--- Excerpted records ---
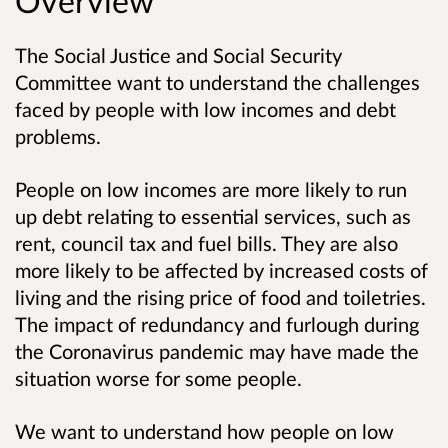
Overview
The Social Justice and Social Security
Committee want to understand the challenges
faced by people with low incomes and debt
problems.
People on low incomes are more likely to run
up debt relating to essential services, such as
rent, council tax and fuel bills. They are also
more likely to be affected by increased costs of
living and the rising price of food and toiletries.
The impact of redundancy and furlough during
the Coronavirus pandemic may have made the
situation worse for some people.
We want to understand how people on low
---
--- Excerpted records ---
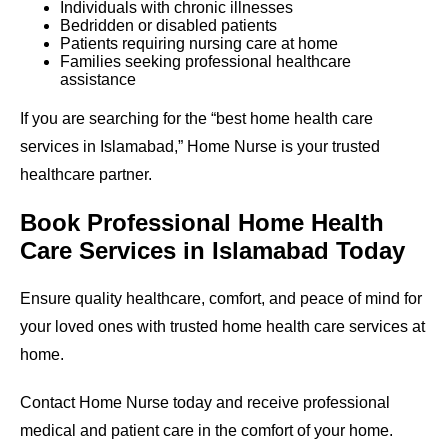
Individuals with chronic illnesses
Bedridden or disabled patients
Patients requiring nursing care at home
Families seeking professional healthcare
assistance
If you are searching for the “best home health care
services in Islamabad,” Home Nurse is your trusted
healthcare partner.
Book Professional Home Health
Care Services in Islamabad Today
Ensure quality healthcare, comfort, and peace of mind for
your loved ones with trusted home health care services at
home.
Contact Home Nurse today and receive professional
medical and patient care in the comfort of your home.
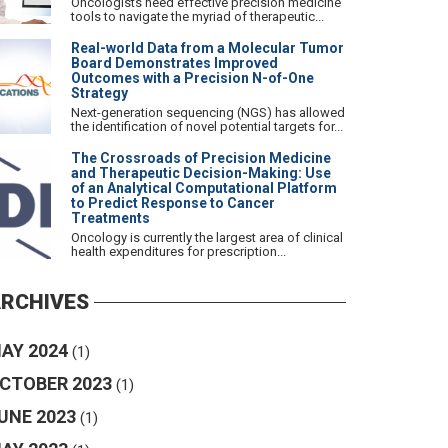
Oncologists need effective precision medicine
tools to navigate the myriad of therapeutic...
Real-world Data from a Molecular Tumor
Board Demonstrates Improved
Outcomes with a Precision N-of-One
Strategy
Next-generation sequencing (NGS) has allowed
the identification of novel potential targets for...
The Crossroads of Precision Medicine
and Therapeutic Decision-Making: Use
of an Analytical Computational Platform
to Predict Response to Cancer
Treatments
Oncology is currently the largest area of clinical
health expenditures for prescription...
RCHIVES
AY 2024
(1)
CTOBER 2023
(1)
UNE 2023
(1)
---
◆ Exercise instructions
Please go through the data above and copy every line that has the word "want".

◆ Answer to this task
Committee want to understand the challenges
We want to understand how people on low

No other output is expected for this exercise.